The data:
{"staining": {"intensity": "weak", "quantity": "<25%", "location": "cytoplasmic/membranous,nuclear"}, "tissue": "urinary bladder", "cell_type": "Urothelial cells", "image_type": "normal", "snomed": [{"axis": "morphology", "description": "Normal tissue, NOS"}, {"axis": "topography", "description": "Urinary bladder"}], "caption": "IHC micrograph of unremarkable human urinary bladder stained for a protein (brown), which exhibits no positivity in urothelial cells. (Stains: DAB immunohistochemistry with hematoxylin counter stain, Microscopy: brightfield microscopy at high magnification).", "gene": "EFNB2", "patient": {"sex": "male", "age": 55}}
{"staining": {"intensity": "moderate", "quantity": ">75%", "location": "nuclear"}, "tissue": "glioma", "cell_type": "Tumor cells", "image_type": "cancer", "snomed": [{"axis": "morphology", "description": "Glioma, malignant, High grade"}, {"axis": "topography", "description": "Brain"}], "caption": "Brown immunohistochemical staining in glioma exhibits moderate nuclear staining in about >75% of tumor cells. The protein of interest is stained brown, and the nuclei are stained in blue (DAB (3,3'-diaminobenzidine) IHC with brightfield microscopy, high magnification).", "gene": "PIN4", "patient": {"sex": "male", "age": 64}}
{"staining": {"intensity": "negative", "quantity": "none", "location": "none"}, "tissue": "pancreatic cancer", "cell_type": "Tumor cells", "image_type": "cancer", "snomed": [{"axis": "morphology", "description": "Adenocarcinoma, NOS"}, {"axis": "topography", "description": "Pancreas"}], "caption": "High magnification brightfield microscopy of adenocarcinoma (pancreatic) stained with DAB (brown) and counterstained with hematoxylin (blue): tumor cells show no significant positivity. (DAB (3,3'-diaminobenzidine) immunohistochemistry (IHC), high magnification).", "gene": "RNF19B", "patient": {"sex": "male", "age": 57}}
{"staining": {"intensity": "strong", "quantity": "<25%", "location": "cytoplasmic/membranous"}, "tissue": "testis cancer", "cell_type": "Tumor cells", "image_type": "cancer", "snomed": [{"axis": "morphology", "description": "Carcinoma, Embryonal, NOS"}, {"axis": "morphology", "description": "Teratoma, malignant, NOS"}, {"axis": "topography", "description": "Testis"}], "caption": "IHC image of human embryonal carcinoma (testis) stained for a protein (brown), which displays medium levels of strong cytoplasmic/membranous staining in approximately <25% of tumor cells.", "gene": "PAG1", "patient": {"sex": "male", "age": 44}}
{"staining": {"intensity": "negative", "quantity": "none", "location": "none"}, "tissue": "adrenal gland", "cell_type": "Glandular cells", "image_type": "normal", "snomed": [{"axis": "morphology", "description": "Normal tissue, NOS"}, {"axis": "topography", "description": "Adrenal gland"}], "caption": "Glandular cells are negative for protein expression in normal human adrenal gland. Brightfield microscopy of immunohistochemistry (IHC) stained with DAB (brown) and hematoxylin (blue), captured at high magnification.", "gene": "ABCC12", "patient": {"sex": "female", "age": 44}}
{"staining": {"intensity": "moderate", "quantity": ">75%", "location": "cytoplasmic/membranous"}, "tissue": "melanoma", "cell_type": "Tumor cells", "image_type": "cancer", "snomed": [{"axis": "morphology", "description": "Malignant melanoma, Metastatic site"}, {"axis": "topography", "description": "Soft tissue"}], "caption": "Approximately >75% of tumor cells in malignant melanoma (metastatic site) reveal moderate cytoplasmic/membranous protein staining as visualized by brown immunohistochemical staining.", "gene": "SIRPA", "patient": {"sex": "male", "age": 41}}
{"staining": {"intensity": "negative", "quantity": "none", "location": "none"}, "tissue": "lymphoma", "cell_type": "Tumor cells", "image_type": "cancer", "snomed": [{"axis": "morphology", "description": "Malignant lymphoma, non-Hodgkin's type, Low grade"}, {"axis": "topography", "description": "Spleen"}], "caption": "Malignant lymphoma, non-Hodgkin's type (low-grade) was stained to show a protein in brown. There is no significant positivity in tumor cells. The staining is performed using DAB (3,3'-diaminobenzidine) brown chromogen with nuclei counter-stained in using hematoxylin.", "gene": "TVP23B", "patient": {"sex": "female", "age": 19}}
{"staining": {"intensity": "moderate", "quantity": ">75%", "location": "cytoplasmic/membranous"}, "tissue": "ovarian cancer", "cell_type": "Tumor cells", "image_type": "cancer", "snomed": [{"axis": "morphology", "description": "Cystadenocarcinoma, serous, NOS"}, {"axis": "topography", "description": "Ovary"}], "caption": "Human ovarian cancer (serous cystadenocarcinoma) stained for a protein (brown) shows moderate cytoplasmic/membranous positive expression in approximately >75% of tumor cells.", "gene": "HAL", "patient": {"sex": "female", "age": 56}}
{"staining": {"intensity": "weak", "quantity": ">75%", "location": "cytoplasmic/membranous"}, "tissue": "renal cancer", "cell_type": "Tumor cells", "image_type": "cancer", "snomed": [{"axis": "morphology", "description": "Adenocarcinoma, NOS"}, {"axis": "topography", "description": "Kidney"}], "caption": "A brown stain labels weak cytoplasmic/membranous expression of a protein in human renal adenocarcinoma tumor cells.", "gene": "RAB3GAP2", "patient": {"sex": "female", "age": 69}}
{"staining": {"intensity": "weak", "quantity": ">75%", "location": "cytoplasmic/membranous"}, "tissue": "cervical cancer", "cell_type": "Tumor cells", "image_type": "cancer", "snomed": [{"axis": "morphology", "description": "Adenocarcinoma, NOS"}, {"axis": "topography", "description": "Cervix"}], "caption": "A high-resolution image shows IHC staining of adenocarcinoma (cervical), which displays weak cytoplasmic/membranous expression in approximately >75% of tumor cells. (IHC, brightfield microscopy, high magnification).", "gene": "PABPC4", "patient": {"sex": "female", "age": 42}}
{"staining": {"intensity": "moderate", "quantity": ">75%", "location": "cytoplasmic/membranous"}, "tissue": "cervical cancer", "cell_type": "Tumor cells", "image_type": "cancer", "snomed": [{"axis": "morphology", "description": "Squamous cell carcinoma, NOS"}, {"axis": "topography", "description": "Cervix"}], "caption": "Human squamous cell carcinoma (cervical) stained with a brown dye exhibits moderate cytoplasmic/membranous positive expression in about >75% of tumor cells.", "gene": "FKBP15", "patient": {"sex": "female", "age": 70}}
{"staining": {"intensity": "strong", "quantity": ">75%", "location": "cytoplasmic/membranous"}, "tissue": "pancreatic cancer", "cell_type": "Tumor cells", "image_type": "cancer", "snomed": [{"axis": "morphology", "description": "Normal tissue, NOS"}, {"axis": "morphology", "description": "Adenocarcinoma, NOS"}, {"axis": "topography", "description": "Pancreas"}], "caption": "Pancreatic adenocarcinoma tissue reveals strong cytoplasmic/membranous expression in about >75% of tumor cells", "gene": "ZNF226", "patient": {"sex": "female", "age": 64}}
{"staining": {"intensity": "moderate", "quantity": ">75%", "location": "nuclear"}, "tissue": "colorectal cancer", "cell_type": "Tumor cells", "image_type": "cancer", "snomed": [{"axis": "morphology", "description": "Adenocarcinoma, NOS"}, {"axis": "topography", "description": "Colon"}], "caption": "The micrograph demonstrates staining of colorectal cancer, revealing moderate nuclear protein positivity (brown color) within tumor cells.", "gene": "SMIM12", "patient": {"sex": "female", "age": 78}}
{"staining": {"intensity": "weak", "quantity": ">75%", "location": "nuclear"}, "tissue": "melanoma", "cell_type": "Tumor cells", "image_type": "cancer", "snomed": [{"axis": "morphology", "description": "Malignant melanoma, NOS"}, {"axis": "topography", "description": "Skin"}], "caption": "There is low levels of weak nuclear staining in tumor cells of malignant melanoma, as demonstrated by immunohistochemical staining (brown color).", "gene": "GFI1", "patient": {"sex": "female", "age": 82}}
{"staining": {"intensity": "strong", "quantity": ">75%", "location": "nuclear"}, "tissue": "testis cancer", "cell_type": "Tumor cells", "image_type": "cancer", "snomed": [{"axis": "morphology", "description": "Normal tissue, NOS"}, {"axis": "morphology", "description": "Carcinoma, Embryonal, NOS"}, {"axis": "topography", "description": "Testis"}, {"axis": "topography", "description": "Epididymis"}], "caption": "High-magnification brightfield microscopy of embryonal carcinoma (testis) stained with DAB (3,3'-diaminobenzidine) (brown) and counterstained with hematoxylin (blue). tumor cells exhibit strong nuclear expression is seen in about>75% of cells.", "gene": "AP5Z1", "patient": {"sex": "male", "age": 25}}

Exercise aim: Go through the listing above and find each line containing the string "levels"; copy those lines.

Expected answer:
{"staining": {"intensity": "strong", "quantity": "<25%", "location": "cytoplasmic/membranous"}, "tissue": "testis cancer", "cell_type": "Tumor cells", "image_type": "cancer", "snomed": [{"axis": "morphology", "description": "Carcinoma, Embryonal, NOS"}, {"axis": "morphology", "description": "Teratoma, malignant, NOS"}, {"axis": "topography", "description": "Testis"}], "caption": "IHC image of human embryonal carcinoma (testis) stained for a protein (brown), which displays medium levels of strong cytoplasmic/membranous staining in approximately <25% of tumor cells.", "gene": "PAG1", "patient": {"sex": "male", "age": 44}}
{"staining": {"intensity": "weak", "quantity": ">75%", "location": "nuclear"}, "tissue": "melanoma", "cell_type": "Tumor cells", "image_type": "cancer", "snomed": [{"axis": "morphology", "description": "Malignant melanoma, NOS"}, {"axis": "topography", "description": "Skin"}], "caption": "There is low levels of weak nuclear staining in tumor cells of malignant melanoma, as demonstrated by immunohistochemical staining (brown color).", "gene": "GFI1", "patient": {"sex": "female", "age": 82}}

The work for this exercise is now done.